Bullying at work, in brief…
When You and Mr Right Want Different Things - some questions and answers
1. What do you do when you and your Mr Right dream different dreams?
(i.e you've met him, been with him several years, bring up that shared dream you had at the beginning of relationship of going travelling together but he doesn't want to anymore, he likes his stability and job?)
Women make one big mistake: they assume they have to do everything with their Mr. Right! But handled sensitively you can still live your dream AND stay together. If, e.g., you want to travel to Asia and Australia for three months and he decides he no longer holds this dream, if he’s really Mr Right he’ll support your plan. What’s important to your relationship is ensuring you keep in regular and loving contact. Send/email surprises and never use emotional blackmail where you insist your Mr. Right stick to your original plan. People’s dreams change and a solid couple will support changes in the other and not feel threatened by them.
2. What happens when you put your career before Mr Right (been to uni, live to work in a different city and get offered a job miles away from them)
We often fear having to be apart in a long distance-type relationship when actually if you’re keen to get ahead in your career this could be the ideal way of doing so. You can save quality time for each other at weekends and during the week put all your efforts into your fledgling career. The important way of handling this is to ensure your time together is ‘career-free’. You clear your schedule so that nothing comes between you two at weekends.
3. What if you're so busy partying you leave Mr Right at home twiddling his thumbs? (You're just not ready to play settled down housewife but it doesn't mean you don't love him..)
Typically within couples one will be more out going than the other. We expect it’ll be the man out with his mates propping up a bar but very often it’s the woman. As long as you have ‘dates’ together that you both enjoy there’s nothing wrong with pursuing social time alone. What will strain your relationship is if you arrive in after a night out and brag about how many men you had to tell you had a boyfriend to! Don’t rub Mr Stay-at-Home’s nose into your popularity. Indulge him in loads of affection and attention when together. Ensure he doesn’t become Mr. Bore-in-Doors because all he does is watch telly in your absence. Ask him about the things he does when you’re out, etc.
4. What if you're so scared of things going wrong, so used to being single that you push Mr Right away?
Many women fear intimacy and loss of freedom if they get involved. Take things slowly and at your pace when you meet a potential Mr Right. If you feel in control you won’t fear your emotions getting out of control. Once you know him let him know that it takes you time to let down those single-girl boundaries.

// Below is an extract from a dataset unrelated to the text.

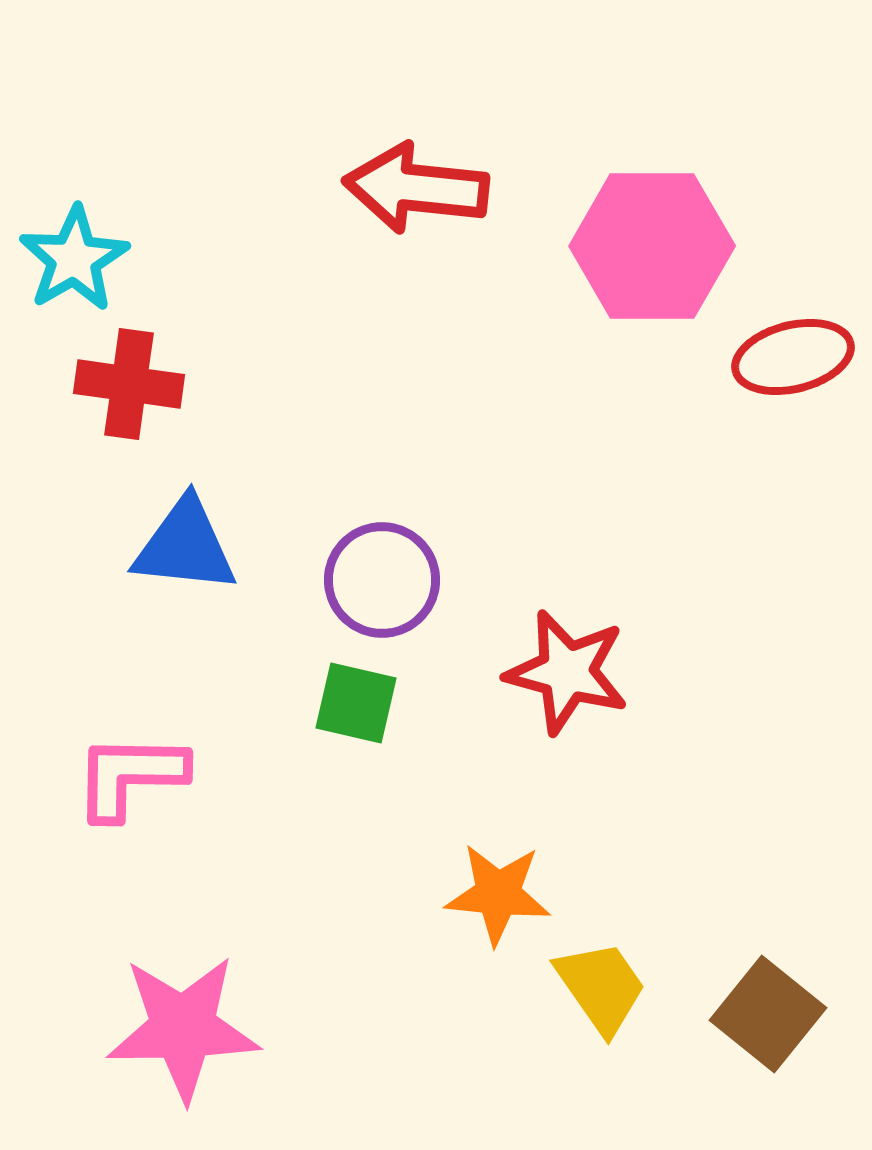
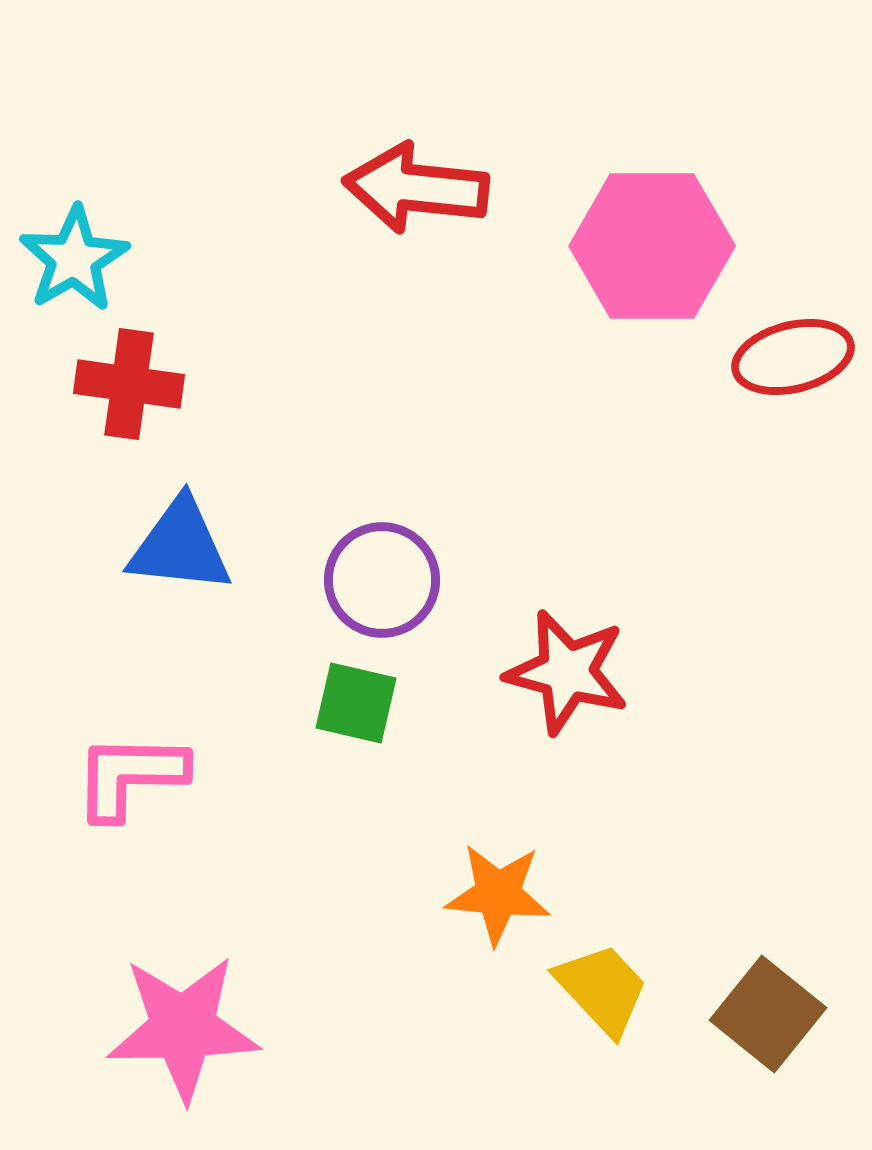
blue triangle: moved 5 px left
yellow trapezoid: moved 1 px right, 2 px down; rotated 8 degrees counterclockwise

5.Could he be Mr Right if he is out with his mates all the time being a lad and not ready to settle down?
A man who stills wants to be a lad is not Mr Right unless you love a challenge. Such a man will not be tamed easily. But if you like your freedom too, and you trust him not to have affairs it could work. Set the rules you’ll both play by. Give it a whirl and if it hurts more than you thought - he’s Mr Wrong.
6. Is there such a thing as a wrong time if he's Mr Right?
Sometimes you meet the right person at the wrong time. They have all the qualities you like but you may have just come out of a long relationship and don’t want to be tied down. Or you’re moving to New York and a long-distance relationship will be too difficult at that distance. Sometimes you’ve got to say, ‘he’s great and someone else will snap him up but that’s the way it is.’